The hacker began transferring out valuable ERC-20 tokens to the wallet controlled by the malicious entity at 22:55 UTC on September 15. From there, the hacker transferred out approximately 5.29 ETH at 22:59 UTC.


However, the hacker realized that they had not stolen all the available ERC-20 tokens available to them and transferred back to Mark Cuban’s wallet 0.1 ETH at 0:05 UTC. These funds were then used to pay gas to transfer the rest of the ERC-20 tokens. This enabled the attacker to grab 8.2 WETH, 697,478 RARE, 16,671 BIT, 5.92 gOHM and 10,000 AUDIO.

Screenshot 2023-09-17 at 09.20.40

Screenshot 2023-09-17 at 09.23.14

After being alerted to the compromise, Mark Cuban took actions to secure assets on Polygon by transferring ERC-20 tokens on Polygon to Coinbase.

We can see the flow of stolen funds below.

Screenshot 2023-09-17 at 09.00.53

From EOA 0x981, the funds were split into smaller chunks and and then transferred to ChangeNOW and Binance.

Fake Wallet Applications

Mark Cuban disclosed to DL News that the cause of the exploit was likely due to downloading a malicious MetaMask application.
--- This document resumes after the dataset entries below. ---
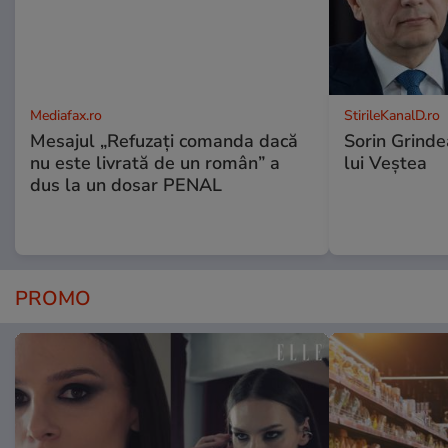
Mediafax.ro
StirileKanalD.ro
Mesajul „Refuzați comanda dacă
Sorin Grinde
nu este livrată de un român” a
lui Veștea
dus la un dosar PENAL
PROMO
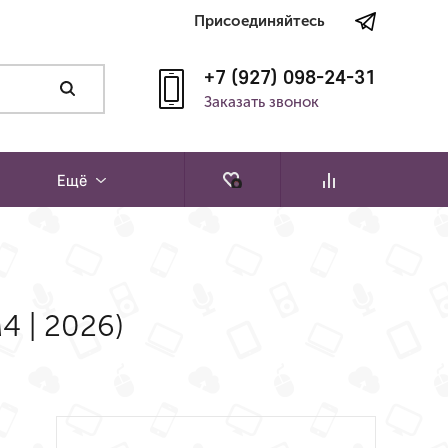
Присоединяйтесь
+7 (927) 098-24-31
Заказать звонок
Ещё
M4 | 2026)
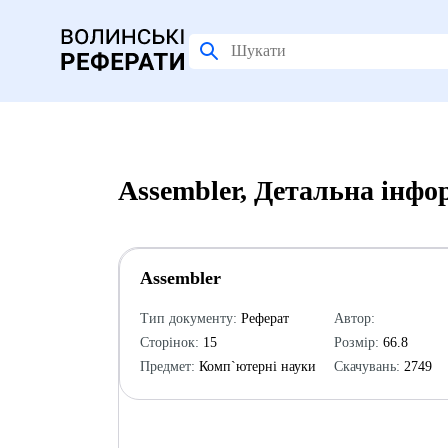
Assembler, Детальна інфо
Assembler
Тип документу:
Реферат
Автор:
Сторінок:
15
Розмір:
66.8
Предмет:
Комп`ютерні науки
Скачувань:
2749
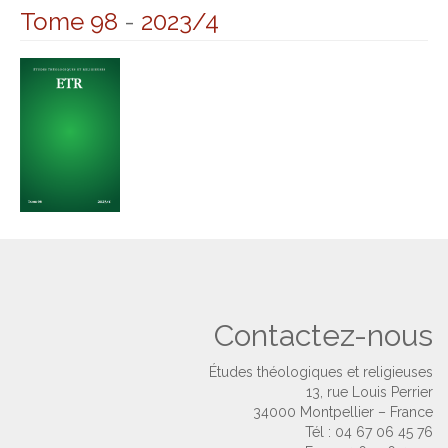
Tome 98
-
2023/4
Contactez-nous
Études théologiques et religieuses
13, rue Louis Perrier
34000 Montpellier – France
Tél : 04 67 06 45 76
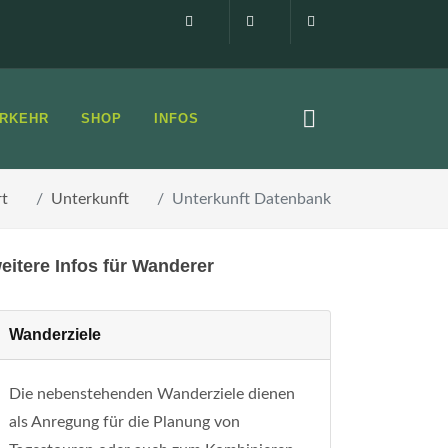
Impressum
0160 99873408
info@elbsandste
RKEHR
SHOP
INFOS
rt
Unterkunft
Unterkunft Datenbank
eitere Infos für Wanderer
Wanderziele
Die nebenstehenden Wanderziele dienen
als Anregung für die Planung von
He stated that “I’m pretty sure I downloaded a version of MetaMask with some sh_t in it”. It is well known that scammers will attempt to trick victims into visiting and then downloading malicious wallet applications through fake domains. For example, CertiK was able to find 1,966 domains with the keyword METAMASK in the url.
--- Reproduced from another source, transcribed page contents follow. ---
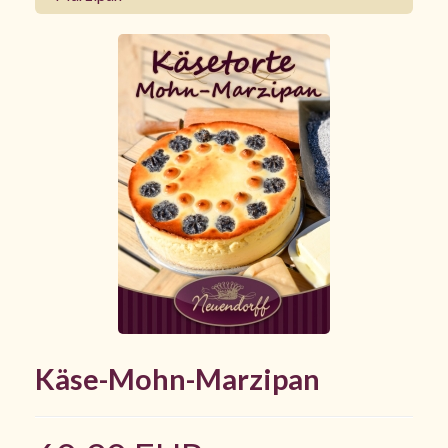
Käse-Mohn-Marzipan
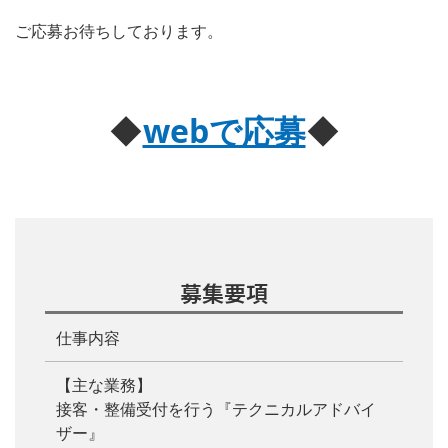
ご応募お待ちしております。
◆
webで応募
◆
募集要項
仕事内容
【主な業務】
接客・整備受付を行う『テクニカルアドバイ
ザー』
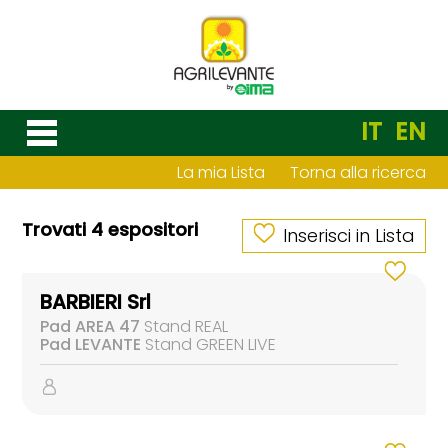
IT
EN
La mia Lista
Torna alla ricerca
Trovati 4 espositori
Inserisci in Lista
BARBIERI Srl
Pad AREA 47
Stand REAL
Pad LEVANTE
Stand GREEN LIVE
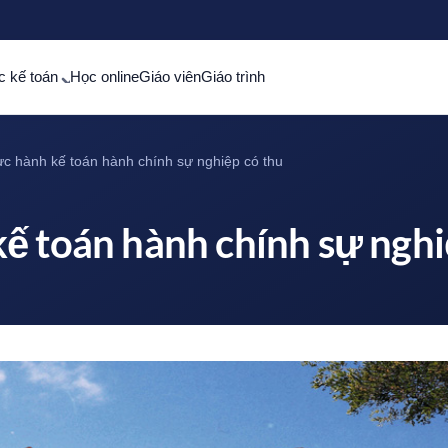
c kế toán
Học online
Giáo viên
Giáo trình
c hành kế toán hành chính sự nghiệp có thu
ế toán hành chính sự nghi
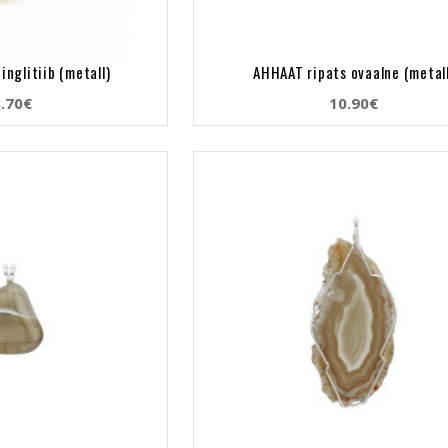
inglitiib (metall)
AHHAAT ripats ovaalne (metal
.70€
10.90€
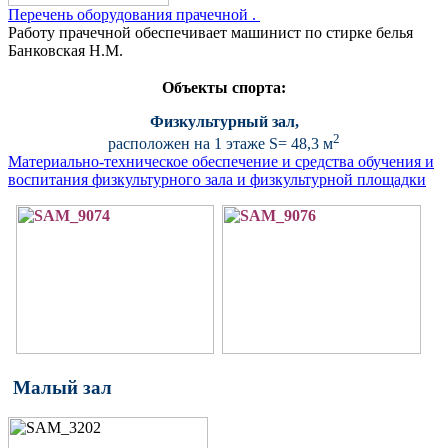
Перечень оборудования прачечной .
Работу прачечной обеспечивает машинист по стирке белья
Банковская Н.М.
Объекты спорта:
Физкультурный зал,
2
расположен на 1 этаже S= 48,3 м
М
атериально-техническое обеспечение и средства обучения и
воспитания физкультурного зала и физкультурной площадки
Малый зал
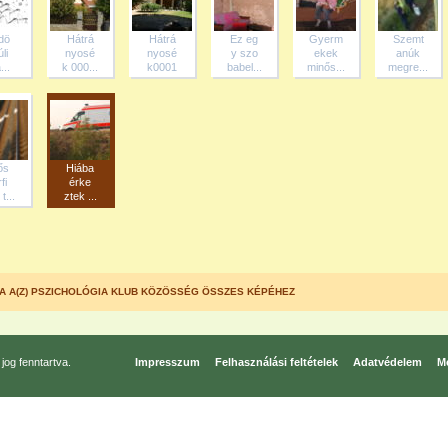
ldö
Hátrá
Hátrá
Ez eg
Gyerm
Szemt
li
nyosé
nyosé
y szo
ekek
anúk
...
k 000...
k0001
babel...
minős...
megre...
ős
Hiába
fi
érke
t...
ztek ...
A A(Z) PSZICHOLÓGIA KLUB KÖZÖSSÉG ÖSSZES KÉPÉHEZ
og fenntartva.
Impresszum
Felhasználási feltételek
Adatvédelem
Mé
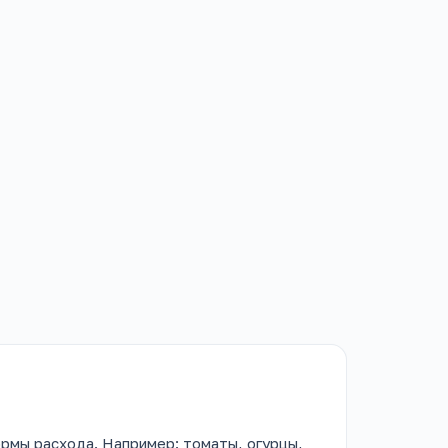
ормы расхода. Например: томаты, огурцы,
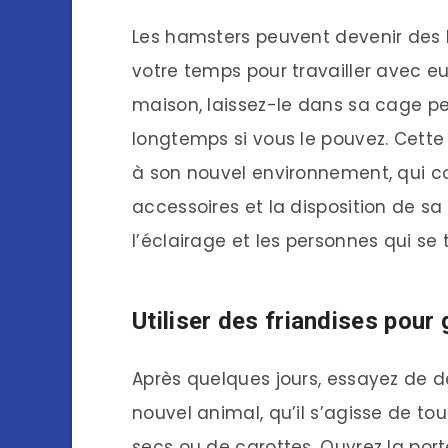
Les hamsters peuvent devenir des b
votre temps pour travailler avec e
maison, laissez-le dans sa cage p
longtemps si vous le pouvez. Cett
à son nouvel environnement, qui com
accessoires et la disposition de sa 
l’éclairage et les personnes qui se 
Utiliser des friandises pour
Après quelques jours, essayez de d
nouvel animal, qu’il s’agisse de tou
secs ou de carottes. Ouvrez la por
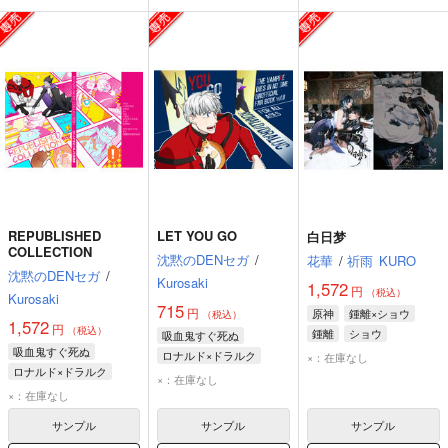
REPUBLISHED
LET YOU GO
白日梦
COLLECTION
沈黙のDENセガ
/
花華
/
祈雨
KURO
沈黙のDENセガ
/
Kurosaki
1,572
円
（税込）
Kurosaki
715
円
原神
鍾離×ショウ
（税込）
1,572
円
（税込）
鍾離
ショウ
吸血鬼すぐ死ぬ
吸血鬼すぐ死ぬ
ロナルド×ドラルク
×：在庫なし
ロナルド×ドラルク
ロナルド
ドラルク
×：在庫なし
ロナルド
ドラルク
×：在庫なし
サンプル
サンプル
サンプル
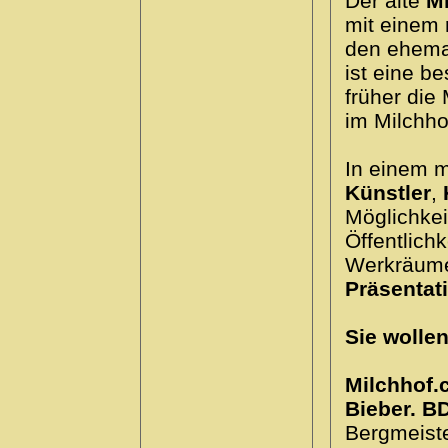
Der alte
M
mit einem
den ehema
ist eine b
früher die
im Milchho
In einem 
Künstler
,
Möglichkei
Öffentlich
Werkräumen
Präsentat
Sie wolle
Milchhof.
Bieber. B
Bergmeist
Fake wallet applications also make their way onto trusted stores such as iOS App Store. For example, in June this year, a search of “Trezor” on the Apple App Store would have returned a malicious Trezor Application that would request a user's seed phrase.


We have seen how devastating private key compromises can be especially against centralized entities. But the incident involving Mark Cuban’s show’s that scammers will look to compromise individuals' wallets, especially if holding a large amount of funds. Users should alway make sure that they are navigating to the legitimate URL or application for a wallet provider. Trusted third parties such as Coin Market Cap and Coin Gecko are great sources to legitimate links to project’s social media and websites. You can also visit and see a project’s socials. If you are looking to download a wallet application from a trusted app store, it is always good practice to check the number of reviews that an application has. A low number and a low average score can be a good indication that an application is malicious. Always be sure to double check URLs and applications before downloading and depositing funds into them.